Invention of the World Wide Web
A Communications Transformation
Unleashing Real Freedom of Speech
At 01:37 GMT in the afternoon of August 6th 1991, Oxford physics graduate, Tim Berners-Lee, posted the first ever Web page on what was to become the World Wide Web. In it he instructed readers how to set up their own Web pages which would be accessible to anyone connected to the, then relatively unknown, Internet. The Internet is a community of computer users who linked their computers together to share information. He also offered hypertext links to other sites simply by clicking on the Web page address.

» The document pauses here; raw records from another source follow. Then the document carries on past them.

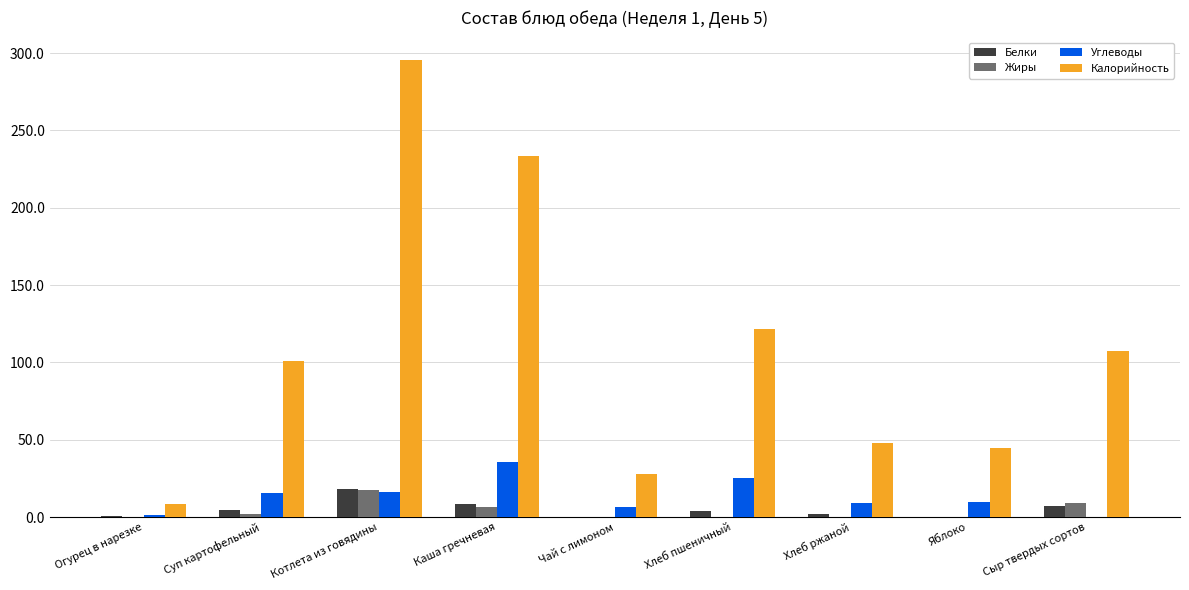

Is it true that Углеводы equals 16.4 at Котлета из говядины?

True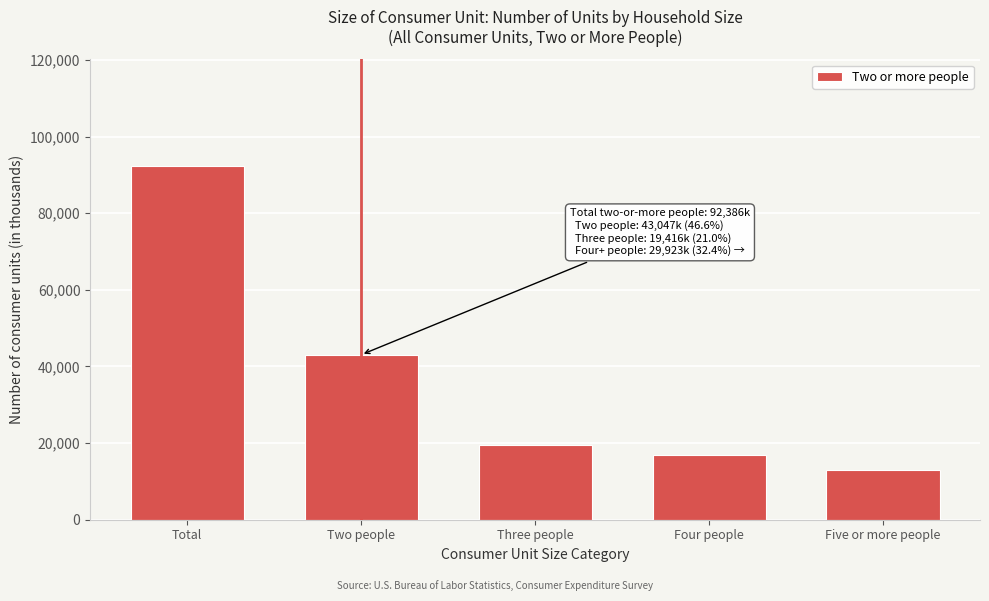

Reading left to right, list all the values displayed in this chart.

Total=92386	Two people=43047	Three people=19416	Four people=16921	Five or more people=13002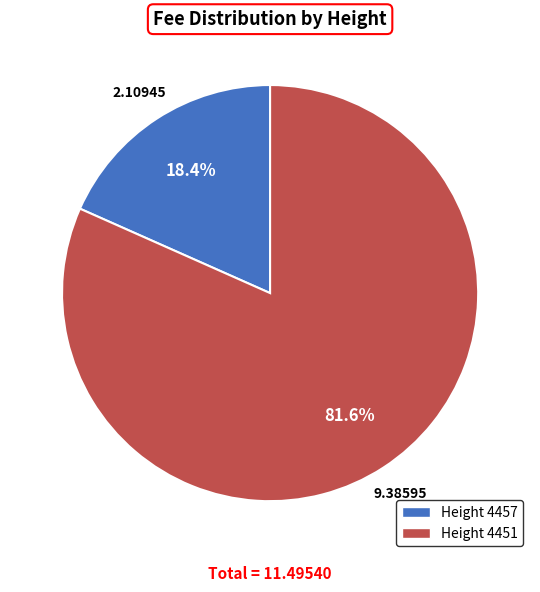

Which category has the smallest portion of the pie?

Height 4457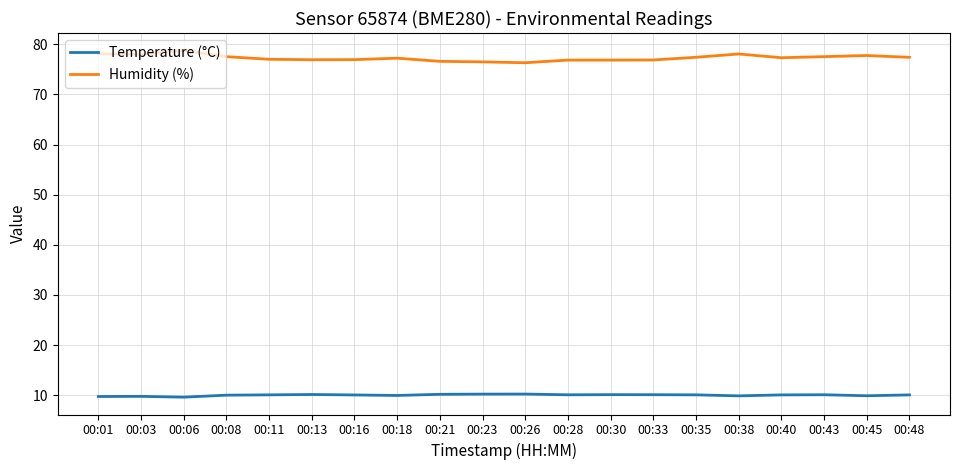

The Temperature (°C) series shows 9.9 at 00:18. True or false?

True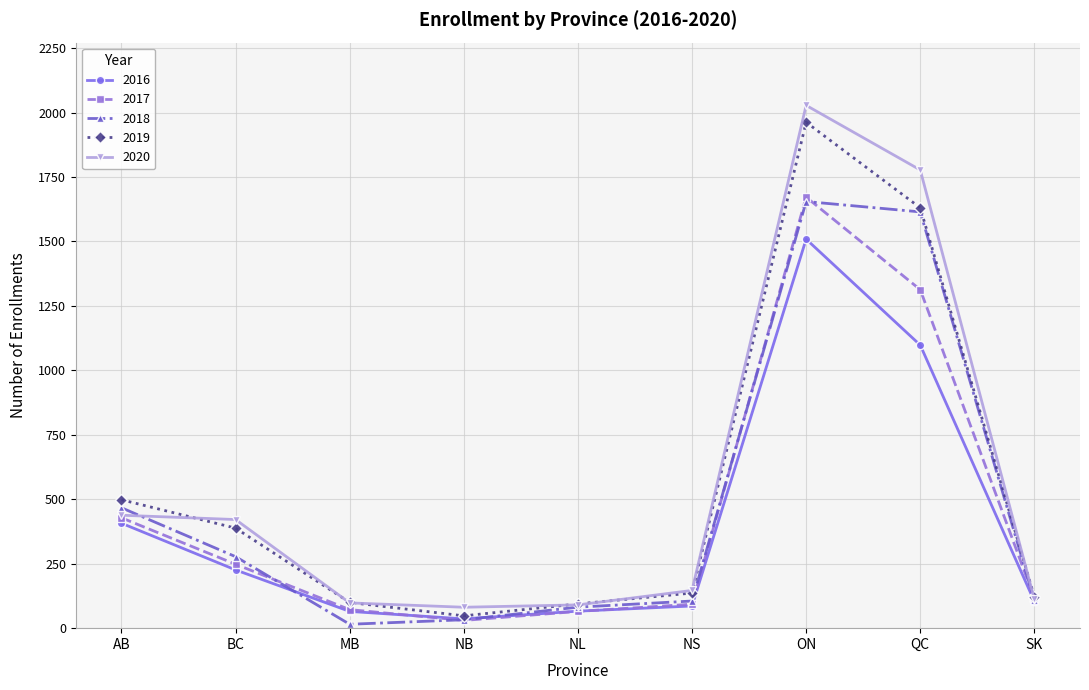

What is the maximum value shown in the chart?

2028.0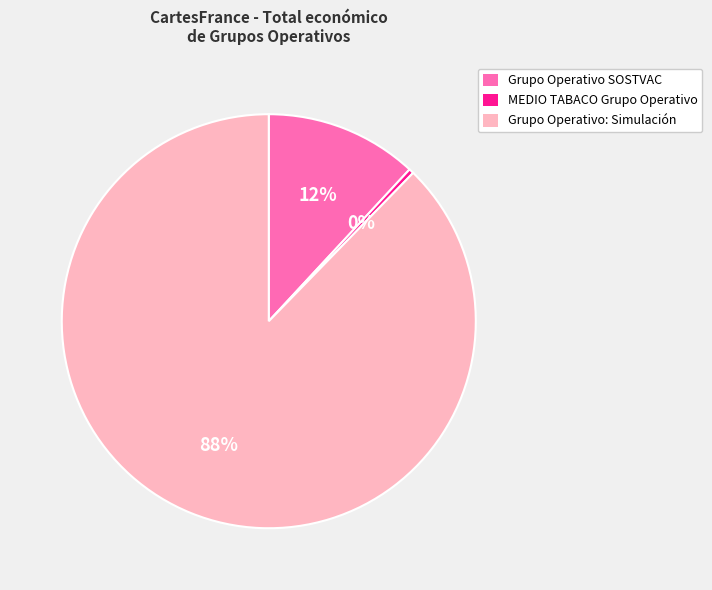

Which slice is the smallest?

MEDIO TABACO Grupo Operativo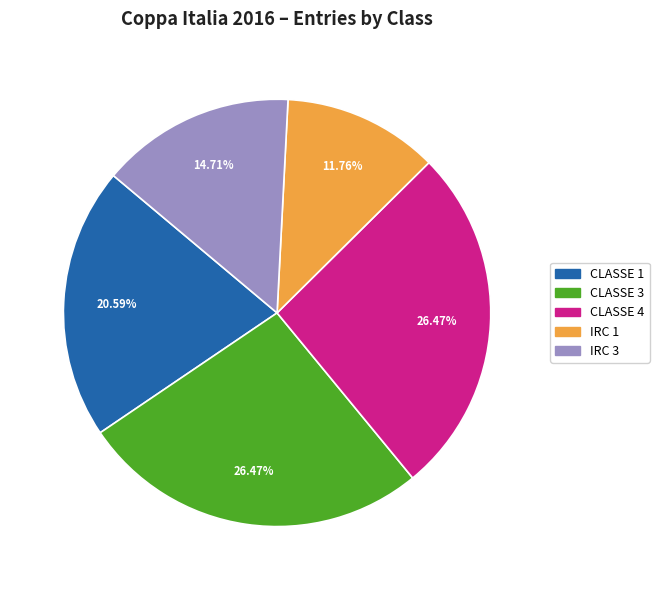

Between IRC 1 and CLASSE 1, which is larger?

CLASSE 1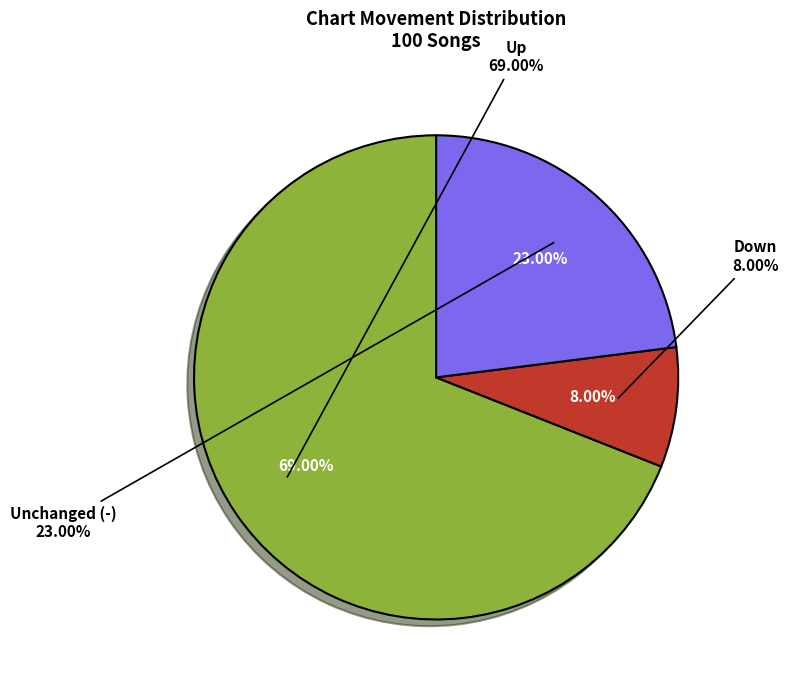

Is it true that up is 61% of the pie?

False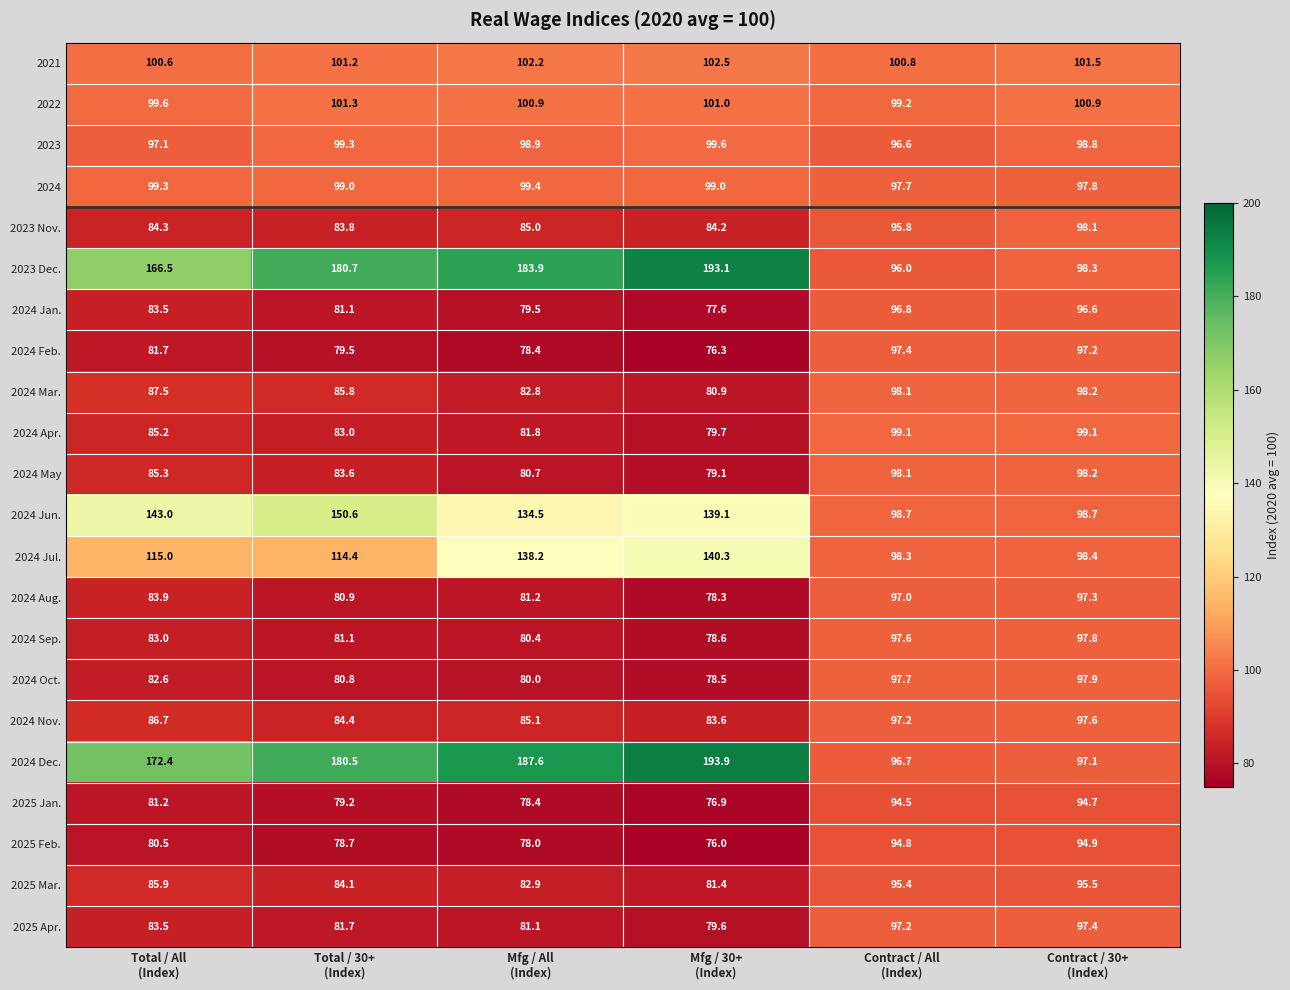

Which series has the largest total across all categories?

2024 Dec.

Berner-Lee never made any money from his invention. Today he is lives, in relative anonymity, in America where he is a campaigner for freedom of information.
Meanwhile, the World Wide Web is used by billions of people, every moment of every day, in every corner of the world. The World Wide Web has changed the world even more than the telephone. Nearly all the knowledge in the world is constantly available online.
Baroness Susan Greefield, a neuroscientist, expounds the vast knowledge available on the Web and considers that we are now all "answer rich", She tempers this with the question: "If we are all answer rich, are we now question poor".
The very empowerment that the Web brings is also it's downside. With freedom of information comes pornography, political extremism, violence, piracy, defamation, disinformation, and more. You can say, or contradict, anything you like on the Web. The wealth of information is often overwhelming, but once the genie is out of the bottle, there's no turning back.